* [WORK INSTRUCTIONS]
Every record should be written out again in full, with no character altered.

Page-level text extractions:

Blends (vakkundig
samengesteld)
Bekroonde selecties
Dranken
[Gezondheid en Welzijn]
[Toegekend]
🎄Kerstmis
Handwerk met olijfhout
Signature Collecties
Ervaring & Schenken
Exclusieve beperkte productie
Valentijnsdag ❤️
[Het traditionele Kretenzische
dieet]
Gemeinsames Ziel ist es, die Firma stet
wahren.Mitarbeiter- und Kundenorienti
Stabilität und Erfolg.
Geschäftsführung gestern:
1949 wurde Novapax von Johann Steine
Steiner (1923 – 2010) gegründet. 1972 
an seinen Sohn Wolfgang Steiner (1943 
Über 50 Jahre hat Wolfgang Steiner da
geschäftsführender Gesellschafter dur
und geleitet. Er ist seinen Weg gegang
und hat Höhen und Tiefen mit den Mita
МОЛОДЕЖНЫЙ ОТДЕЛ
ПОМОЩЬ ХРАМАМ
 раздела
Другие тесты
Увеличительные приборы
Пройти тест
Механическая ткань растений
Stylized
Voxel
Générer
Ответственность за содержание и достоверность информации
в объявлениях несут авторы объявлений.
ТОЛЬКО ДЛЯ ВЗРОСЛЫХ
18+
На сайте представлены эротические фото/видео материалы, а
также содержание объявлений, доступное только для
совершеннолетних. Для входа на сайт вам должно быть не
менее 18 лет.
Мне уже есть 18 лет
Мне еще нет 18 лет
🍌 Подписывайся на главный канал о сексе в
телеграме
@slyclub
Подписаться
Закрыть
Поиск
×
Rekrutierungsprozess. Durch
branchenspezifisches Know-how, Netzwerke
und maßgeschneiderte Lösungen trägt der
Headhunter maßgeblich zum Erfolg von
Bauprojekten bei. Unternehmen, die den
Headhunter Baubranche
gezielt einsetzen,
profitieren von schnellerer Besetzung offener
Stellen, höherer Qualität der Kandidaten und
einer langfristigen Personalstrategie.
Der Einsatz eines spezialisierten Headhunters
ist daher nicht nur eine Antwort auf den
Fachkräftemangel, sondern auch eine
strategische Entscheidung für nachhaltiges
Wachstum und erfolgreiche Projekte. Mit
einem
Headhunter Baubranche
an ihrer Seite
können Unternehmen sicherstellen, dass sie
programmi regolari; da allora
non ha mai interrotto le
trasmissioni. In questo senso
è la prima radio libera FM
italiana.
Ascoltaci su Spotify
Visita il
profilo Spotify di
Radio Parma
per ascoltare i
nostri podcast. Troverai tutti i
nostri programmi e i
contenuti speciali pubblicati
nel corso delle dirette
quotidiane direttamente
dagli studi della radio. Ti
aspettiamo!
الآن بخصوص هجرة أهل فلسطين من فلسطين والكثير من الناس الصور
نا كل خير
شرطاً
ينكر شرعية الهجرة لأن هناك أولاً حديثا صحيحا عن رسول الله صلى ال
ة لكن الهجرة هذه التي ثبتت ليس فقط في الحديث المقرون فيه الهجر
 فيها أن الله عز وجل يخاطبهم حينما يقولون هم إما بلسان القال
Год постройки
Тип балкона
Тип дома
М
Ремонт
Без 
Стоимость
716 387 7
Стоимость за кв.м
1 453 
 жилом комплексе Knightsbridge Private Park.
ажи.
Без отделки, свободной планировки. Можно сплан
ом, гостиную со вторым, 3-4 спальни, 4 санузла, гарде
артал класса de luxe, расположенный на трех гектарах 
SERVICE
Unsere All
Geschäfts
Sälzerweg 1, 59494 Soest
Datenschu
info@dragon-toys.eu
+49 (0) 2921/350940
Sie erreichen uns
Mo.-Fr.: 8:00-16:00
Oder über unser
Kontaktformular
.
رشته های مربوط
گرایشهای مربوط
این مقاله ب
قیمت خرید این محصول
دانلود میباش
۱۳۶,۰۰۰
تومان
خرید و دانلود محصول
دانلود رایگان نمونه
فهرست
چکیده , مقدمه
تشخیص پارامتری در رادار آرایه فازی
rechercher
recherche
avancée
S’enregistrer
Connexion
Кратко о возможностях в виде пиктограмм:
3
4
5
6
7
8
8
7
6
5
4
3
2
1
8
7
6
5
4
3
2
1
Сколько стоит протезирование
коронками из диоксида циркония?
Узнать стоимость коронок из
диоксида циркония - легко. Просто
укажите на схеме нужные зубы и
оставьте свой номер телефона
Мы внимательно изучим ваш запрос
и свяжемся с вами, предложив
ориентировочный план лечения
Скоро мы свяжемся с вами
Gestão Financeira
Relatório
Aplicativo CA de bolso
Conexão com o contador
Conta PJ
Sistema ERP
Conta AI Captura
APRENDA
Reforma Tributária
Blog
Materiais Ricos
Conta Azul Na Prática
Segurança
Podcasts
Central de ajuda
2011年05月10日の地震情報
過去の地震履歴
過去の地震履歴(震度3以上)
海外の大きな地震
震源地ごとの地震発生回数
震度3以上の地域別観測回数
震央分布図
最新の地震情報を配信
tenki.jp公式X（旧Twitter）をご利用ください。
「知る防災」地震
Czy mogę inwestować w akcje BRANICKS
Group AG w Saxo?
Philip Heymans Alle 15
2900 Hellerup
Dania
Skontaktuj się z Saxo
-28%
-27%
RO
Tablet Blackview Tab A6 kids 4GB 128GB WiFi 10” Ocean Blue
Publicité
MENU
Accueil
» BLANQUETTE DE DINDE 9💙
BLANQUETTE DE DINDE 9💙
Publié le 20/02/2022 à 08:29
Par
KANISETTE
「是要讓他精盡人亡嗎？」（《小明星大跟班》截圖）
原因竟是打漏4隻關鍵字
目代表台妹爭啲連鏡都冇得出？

* [RESULT OF THIS TASK]
Blends (vakkundig
samengesteld)
Bekroonde selecties
Dranken
[Gezondheid en Welzijn]
[Toegekend]
🎄Kerstmis
Handwerk met olijfhout
Signature Collecties
Ervaring & Schenken
Exclusieve beperkte productie
Valentijnsdag ❤️
[Het traditionele Kretenzische
dieet]
Gemeinsames Ziel ist es, die Firma stet
wahren.Mitarbeiter- und Kundenorienti
Stabilität und Erfolg.
Geschäftsführung gestern:
1949 wurde Novapax von Johann Steine
Steiner (1923 – 2010) gegründet. 1972 
an seinen Sohn Wolfgang Steiner (1943 
Über 50 Jahre hat Wolfgang Steiner da
geschäftsführender Gesellschafter dur
und geleitet. Er ist seinen Weg gegang
und hat Höhen und Tiefen mit den Mita
МОЛОДЕЖНЫЙ ОТДЕЛ
ПОМОЩЬ ХРАМАМ
 раздела
Другие тесты
Увеличительные приборы
Пройти тест
Механическая ткань растений
Stylized
Voxel
Générer
Ответственность за содержание и достоверность информации
в объявлениях несут авторы объявлений.
ТОЛЬКО ДЛЯ ВЗРОСЛЫХ
18+
На сайте представлены эротические фото/видео материалы, а
также содержание объявлений, доступное только для
совершеннолетних. Для входа на сайт вам должно быть не
менее 18 лет.
Мне уже есть 18 лет
Мне еще нет 18 лет
🍌 Подписывайся на главный канал о сексе в
телеграме
@slyclub
Подписаться
Закрыть
Поиск
×
Rekrutierungsprozess. Durch
branchenspezifisches Know-how, Netzwerke
und maßgeschneiderte Lösungen trägt der
Headhunter maßgeblich zum Erfolg von
Bauprojekten bei. Unternehmen, die den
Headhunter Baubranche
gezielt einsetzen,
profitieren von schnellerer Besetzung offener
Stellen, höherer Qualität der Kandidaten und
einer langfristigen Personalstrategie.
Der Einsatz eines spezialisierten Headhunters
ist daher nicht nur eine Antwort auf den
Fachkräftemangel, sondern auch eine
strategische Entscheidung für nachhaltiges
Wachstum und erfolgreiche Projekte. Mit
einem
Headhunter Baubranche
an ihrer Seite
können Unternehmen sicherstellen, dass sie
programmi regolari; da allora
non ha mai interrotto le
trasmissioni. In questo senso
è la prima radio libera FM
italiana.
Ascoltaci su Spotify
Visita il
profilo Spotify di
Radio Parma
per ascoltare i
nostri podcast. Troverai tutti i
nostri programmi e i
contenuti speciali pubblicati
nel corso delle dirette
quotidiane direttamente
dagli studi della radio. Ti
aspettiamo!
الآن بخصوص هجرة أهل فلسطين من فلسطين والكثير من الناس الصور
نا كل خير
شرطاً
ينكر شرعية الهجرة لأن هناك أولاً حديثا صحيحا عن رسول الله صلى ال
ة لكن الهجرة هذه التي ثبتت ليس فقط في الحديث المقرون فيه الهجر
 فيها أن الله عز وجل يخاطبهم حينما يقولون هم إما بلسان القال
Год постройки
Тип балкона
Тип дома
М
Ремонт
Без 
Стоимость
716 387 7
Стоимость за кв.м
1 453 
 жилом комплексе Knightsbridge Private Park.
ажи.
Без отделки, свободной планировки. Можно сплан
ом, гостиную со вторым, 3-4 спальни, 4 санузла, гарде
артал класса de luxe, расположенный на трех гектарах 
SERVICE
Unsere All
Geschäfts
Sälzerweg 1, 59494 Soest
Datenschu
info@dragon-toys.eu
+49 (0) 2921/350940
Sie erreichen uns
Mo.-Fr.: 8:00-16:00
Oder über unser
Kontaktformular
.
رشته های مربوط
گرایشهای مربوط
این مقاله ب
قیمت خرید این محصول
دانلود میباش
۱۳۶,۰۰۰
تومان
خرید و دانلود محصول
دانلود رایگان نمونه
فهرست
چکیده , مقدمه
تشخیص پارامتری در رادار آرایه فازی
rechercher
recherche
avancée
S’enregistrer
Connexion
Кратко о возможностях в виде пиктограмм:
3
4
5
6
7
8
8
7
6
5
4
3
2
1
8
7
6
5
4
3
2
1
Сколько стоит протезирование
коронками из диоксида циркония?
Узнать стоимость коронок из
диоксида циркония - легко. Просто
укажите на схеме нужные зубы и
оставьте свой номер телефона
Мы внимательно изучим ваш запрос
и свяжемся с вами, предложив
ориентировочный план лечения
Скоро мы свяжемся с вами
Gestão Financeira
Relatório
Aplicativo CA de bolso
Conexão com o contador
Conta PJ
Sistema ERP
Conta AI Captura
APRENDA
Reforma Tributária
Blog
Materiais Ricos
Conta Azul Na Prática
Segurança
Podcasts
Central de ajuda
2011年05月10日の地震情報
過去の地震履歴
過去の地震履歴(震度3以上)
海外の大きな地震
震源地ごとの地震発生回数
震度3以上の地域別観測回数
震央分布図
最新の地震情報を配信
tenki.jp公式X（旧Twitter）をご利用ください。
「知る防災」地震
Czy mogę inwestować w akcje BRANICKS
Group AG w Saxo?
Philip Heymans Alle 15
2900 Hellerup
Dania
Skontaktuj się z Saxo
-28%
-27%
RO
Tablet Blackview Tab A6 kids 4GB 128GB WiFi 10” Ocean Blue
Publicité
MENU
Accueil
» BLANQUETTE DE DINDE 9💙
BLANQUETTE DE DINDE 9💙
Publié le 20/02/2022 à 08:29
Par
KANISETTE
「是要讓他精盡人亡嗎？」（《小明星大跟班》截圖）
原因竟是打漏4隻關鍵字
目代表台妹爭啲連鏡都冇得出？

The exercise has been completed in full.